*** Provided data ***

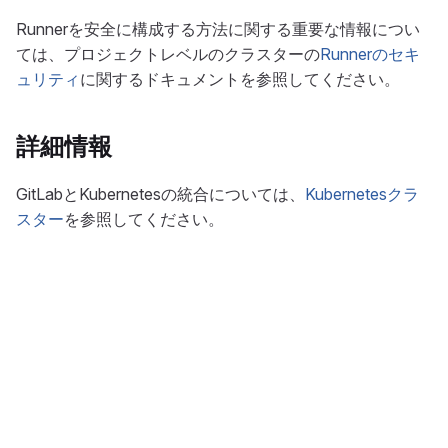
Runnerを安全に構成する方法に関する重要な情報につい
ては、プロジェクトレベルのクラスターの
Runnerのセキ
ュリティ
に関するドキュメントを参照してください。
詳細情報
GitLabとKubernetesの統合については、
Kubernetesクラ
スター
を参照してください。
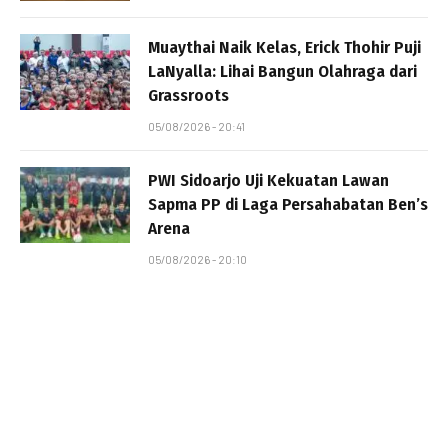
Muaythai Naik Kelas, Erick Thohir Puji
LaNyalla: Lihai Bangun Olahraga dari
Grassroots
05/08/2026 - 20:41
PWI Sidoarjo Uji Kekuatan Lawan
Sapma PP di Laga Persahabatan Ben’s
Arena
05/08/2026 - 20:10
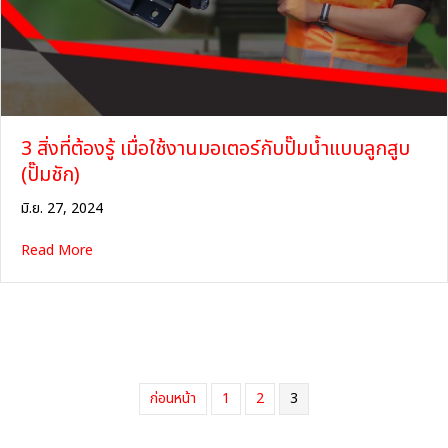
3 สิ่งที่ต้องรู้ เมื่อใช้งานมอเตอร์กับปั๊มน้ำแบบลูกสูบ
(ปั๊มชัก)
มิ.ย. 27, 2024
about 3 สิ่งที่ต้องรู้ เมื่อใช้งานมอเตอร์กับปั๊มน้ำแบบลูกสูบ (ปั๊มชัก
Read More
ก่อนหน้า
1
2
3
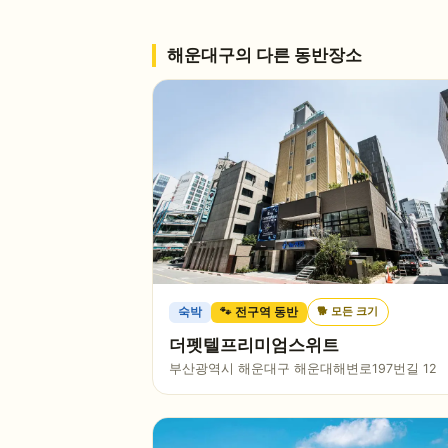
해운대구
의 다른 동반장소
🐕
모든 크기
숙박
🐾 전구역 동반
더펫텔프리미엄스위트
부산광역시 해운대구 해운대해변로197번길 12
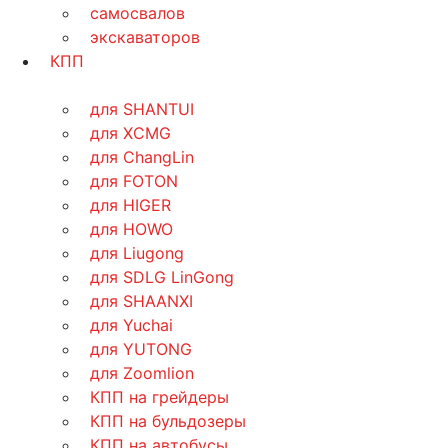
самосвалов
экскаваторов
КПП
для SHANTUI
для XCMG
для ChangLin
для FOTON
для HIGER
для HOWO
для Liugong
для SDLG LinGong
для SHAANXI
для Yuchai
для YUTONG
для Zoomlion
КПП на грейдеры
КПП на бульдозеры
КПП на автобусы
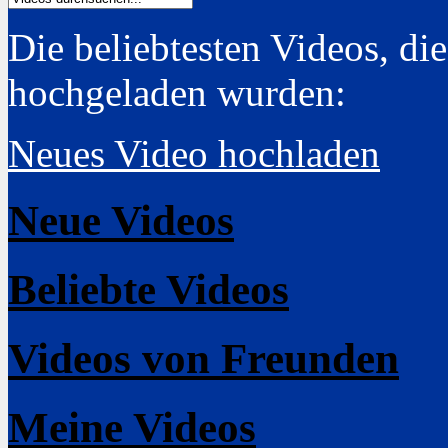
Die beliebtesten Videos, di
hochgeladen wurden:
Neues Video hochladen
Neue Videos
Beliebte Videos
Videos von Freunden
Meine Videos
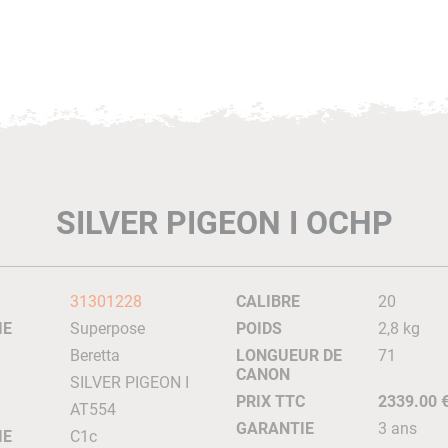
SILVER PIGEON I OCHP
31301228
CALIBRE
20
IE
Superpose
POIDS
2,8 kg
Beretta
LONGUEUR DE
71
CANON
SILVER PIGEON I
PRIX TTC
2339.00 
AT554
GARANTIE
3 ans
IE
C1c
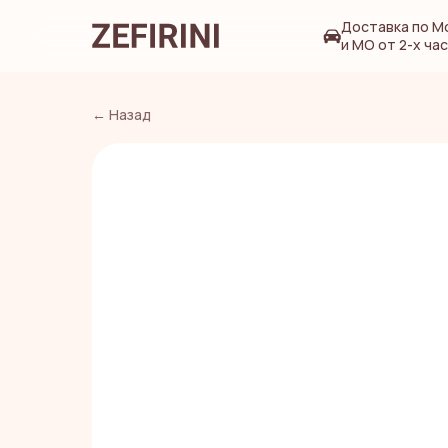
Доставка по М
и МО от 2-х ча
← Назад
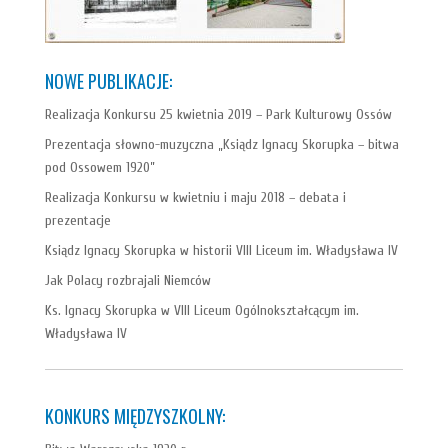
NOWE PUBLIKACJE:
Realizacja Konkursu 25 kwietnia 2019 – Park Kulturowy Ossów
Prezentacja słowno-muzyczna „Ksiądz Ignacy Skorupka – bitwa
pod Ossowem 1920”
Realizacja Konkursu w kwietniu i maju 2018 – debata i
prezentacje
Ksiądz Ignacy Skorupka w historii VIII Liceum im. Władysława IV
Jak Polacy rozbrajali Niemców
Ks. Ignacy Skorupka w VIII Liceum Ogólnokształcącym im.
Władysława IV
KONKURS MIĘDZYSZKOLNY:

*** End of Provided data ***
*** Provided data ***

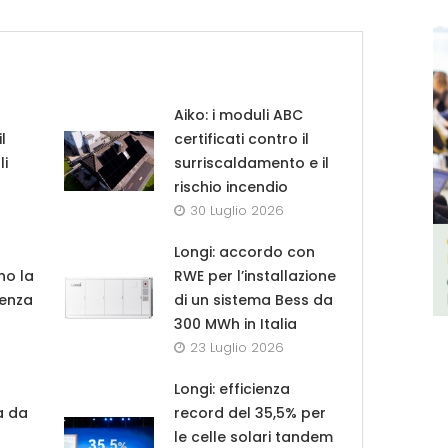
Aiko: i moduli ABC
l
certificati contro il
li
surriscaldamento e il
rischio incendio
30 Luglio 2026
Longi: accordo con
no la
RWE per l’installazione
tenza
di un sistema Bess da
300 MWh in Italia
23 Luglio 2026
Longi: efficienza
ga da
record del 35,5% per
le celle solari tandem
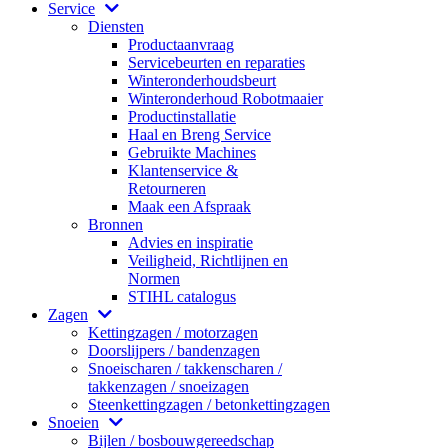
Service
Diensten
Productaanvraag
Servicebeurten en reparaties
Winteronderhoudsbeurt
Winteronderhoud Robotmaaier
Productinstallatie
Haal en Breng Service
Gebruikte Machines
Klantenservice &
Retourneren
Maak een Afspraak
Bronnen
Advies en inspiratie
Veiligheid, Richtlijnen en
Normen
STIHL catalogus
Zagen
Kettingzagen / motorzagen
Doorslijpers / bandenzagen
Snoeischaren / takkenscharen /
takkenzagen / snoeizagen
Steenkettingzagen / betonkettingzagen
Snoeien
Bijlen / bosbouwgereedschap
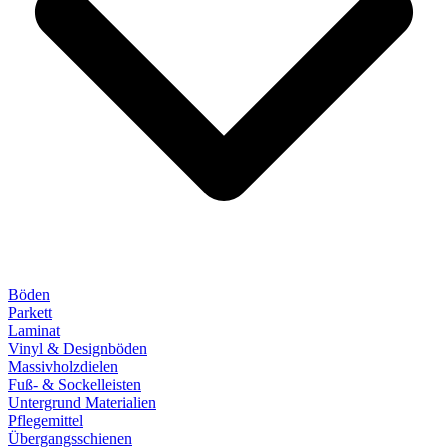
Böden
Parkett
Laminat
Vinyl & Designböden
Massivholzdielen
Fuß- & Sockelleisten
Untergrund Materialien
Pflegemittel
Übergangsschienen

*** End of Provided data ***

## Your assignment
Write out the lines of the listing from the line containing "Muaythai Naik Kelas, Erick Thohir Puji" through the line containing "부산광역시 해운대구 해운대해변로197번길 12", both included, word for word and leaving out the pictures.

## Exercise output
Muaythai Naik Kelas, Erick Thohir Puji
LaNyalla: Lihai Bangun Olahraga dari
Grassroots
05/08/2026 - 20:41
PWI Sidoarjo Uji Kekuatan Lawan
Sapma PP di Laga Persahabatan Ben’s
Arena
05/08/2026 - 20:10
3 สิ่งที่ต้องรู้ เมื่อใช้งานมอเตอร์กับปั๊มน้ำแบบลูกสูบ
(ปั๊มชัก)
มิ.ย. 27, 2024
about 3 สิ่งที่ต้องรู้ เมื่อใช้งานมอเตอร์กับปั๊มน้ำแบบลูกสูบ (ปั๊มชัก
Read More
ก่อนหน้า
1
2
3
해운대구
의 다른 동반장소
🐕
모든 크기
숙박
🐾 전구역 동반
더펫텔프리미엄스위트
부산광역시 해운대구 해운대해변로197번길 12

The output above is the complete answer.